◆ The input

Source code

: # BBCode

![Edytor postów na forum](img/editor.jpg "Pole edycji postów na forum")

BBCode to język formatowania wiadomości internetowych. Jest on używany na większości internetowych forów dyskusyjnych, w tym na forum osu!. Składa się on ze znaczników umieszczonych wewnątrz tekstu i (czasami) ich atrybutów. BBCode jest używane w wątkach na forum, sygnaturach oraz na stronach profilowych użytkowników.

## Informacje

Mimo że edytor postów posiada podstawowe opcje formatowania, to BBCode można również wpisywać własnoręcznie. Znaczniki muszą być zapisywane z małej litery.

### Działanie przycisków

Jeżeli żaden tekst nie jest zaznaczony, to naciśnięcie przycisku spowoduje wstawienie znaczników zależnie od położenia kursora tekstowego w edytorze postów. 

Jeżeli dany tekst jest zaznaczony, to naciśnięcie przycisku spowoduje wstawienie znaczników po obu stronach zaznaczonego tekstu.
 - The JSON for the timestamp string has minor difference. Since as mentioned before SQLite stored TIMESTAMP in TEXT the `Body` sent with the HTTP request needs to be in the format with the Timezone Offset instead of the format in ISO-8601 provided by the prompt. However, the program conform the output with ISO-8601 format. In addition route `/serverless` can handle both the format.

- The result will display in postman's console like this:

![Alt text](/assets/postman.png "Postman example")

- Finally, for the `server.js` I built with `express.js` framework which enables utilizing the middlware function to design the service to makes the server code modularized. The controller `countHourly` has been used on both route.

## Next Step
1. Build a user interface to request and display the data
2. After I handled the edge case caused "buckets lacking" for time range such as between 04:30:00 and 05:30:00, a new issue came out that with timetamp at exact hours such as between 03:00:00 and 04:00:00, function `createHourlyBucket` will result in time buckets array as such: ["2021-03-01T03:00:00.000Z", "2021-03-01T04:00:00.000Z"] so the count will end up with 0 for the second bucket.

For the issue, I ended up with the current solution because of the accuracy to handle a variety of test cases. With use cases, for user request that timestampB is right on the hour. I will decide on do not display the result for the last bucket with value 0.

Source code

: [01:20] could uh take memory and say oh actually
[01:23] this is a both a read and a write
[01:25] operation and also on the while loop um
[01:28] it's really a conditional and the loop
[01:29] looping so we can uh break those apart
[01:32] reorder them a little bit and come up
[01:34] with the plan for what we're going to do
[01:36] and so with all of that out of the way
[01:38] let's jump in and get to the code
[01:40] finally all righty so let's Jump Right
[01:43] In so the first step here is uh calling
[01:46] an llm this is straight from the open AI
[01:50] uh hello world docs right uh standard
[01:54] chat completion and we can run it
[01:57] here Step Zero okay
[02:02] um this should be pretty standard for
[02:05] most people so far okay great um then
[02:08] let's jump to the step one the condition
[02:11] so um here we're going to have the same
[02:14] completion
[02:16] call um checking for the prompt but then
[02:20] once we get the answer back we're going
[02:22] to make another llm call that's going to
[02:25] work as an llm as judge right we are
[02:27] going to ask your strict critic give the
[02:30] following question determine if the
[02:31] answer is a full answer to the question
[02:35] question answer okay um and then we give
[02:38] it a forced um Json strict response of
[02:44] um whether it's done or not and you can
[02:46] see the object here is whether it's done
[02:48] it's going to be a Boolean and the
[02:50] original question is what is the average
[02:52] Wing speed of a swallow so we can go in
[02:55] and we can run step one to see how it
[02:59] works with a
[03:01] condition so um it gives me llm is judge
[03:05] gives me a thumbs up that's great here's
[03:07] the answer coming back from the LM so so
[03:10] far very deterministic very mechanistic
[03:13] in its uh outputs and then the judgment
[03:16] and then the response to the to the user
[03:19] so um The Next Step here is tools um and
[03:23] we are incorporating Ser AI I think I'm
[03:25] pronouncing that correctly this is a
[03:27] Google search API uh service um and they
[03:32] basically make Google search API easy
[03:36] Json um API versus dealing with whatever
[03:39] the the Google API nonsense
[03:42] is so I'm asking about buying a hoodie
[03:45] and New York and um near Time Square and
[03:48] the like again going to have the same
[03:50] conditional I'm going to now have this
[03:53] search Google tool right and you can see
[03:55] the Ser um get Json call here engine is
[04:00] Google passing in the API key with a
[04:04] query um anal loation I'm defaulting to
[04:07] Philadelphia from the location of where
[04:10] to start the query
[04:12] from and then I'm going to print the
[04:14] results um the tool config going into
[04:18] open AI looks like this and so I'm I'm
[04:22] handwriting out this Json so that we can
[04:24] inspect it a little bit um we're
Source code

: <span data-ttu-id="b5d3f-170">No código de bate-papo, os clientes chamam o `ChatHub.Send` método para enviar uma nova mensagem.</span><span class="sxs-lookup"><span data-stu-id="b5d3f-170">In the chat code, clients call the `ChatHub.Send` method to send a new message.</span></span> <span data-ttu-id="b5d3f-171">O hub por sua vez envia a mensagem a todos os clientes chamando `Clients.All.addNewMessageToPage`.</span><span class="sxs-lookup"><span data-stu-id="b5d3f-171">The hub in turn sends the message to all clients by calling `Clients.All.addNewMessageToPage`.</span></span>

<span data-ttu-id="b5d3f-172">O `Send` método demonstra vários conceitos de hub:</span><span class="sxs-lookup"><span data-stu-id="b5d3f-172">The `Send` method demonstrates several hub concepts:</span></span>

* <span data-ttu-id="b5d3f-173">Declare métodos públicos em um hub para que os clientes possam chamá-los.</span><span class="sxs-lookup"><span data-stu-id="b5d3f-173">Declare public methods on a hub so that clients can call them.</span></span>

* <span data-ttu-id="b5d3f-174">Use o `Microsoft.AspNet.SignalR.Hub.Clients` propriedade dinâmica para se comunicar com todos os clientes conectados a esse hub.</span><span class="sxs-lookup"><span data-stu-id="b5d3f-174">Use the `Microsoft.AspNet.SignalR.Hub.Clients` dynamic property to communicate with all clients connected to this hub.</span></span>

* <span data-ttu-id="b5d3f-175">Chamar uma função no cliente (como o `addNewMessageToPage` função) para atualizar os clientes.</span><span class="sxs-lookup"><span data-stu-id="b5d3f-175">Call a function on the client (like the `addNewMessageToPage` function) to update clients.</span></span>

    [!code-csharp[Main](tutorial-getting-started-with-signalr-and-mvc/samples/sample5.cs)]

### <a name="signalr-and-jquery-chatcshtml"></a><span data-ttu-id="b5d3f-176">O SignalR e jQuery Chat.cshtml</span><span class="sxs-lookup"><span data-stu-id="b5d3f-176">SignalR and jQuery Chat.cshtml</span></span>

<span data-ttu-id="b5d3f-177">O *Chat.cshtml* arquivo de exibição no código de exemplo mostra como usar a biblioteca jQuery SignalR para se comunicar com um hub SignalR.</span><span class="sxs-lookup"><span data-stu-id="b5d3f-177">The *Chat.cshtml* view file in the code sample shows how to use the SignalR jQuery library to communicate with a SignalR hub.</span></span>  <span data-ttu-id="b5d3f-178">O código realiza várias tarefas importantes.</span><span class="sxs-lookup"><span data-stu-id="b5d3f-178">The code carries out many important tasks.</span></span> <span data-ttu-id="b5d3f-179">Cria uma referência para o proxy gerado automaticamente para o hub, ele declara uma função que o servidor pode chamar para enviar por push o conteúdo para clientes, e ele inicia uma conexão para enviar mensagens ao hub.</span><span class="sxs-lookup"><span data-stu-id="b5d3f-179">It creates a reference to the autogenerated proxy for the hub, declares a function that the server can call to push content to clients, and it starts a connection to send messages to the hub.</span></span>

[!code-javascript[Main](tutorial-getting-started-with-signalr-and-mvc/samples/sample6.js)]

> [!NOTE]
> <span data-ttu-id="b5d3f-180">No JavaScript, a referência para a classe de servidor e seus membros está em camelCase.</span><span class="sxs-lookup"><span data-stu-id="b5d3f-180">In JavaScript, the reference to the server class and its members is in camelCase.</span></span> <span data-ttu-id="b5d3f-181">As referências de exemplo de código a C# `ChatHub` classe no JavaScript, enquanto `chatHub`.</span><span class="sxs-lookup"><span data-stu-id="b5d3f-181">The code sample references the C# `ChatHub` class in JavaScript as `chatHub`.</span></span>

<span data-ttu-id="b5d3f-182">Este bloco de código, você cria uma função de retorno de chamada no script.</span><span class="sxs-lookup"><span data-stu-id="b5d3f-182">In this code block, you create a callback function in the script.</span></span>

◆ Job item
Using the entries above, repeat only the lines from the one containing "[01:40] finally all" through the one containing "[01:57] here Step Zero okay", end lines included.

◆ Response
[01:40] finally all righty so let's Jump Right
[01:43] In so the first step here is uh calling
[01:46] an llm this is straight from the open AI
[01:50] uh hello world docs right uh standard
[01:54] chat completion and we can run it
[01:57] here Step Zero okay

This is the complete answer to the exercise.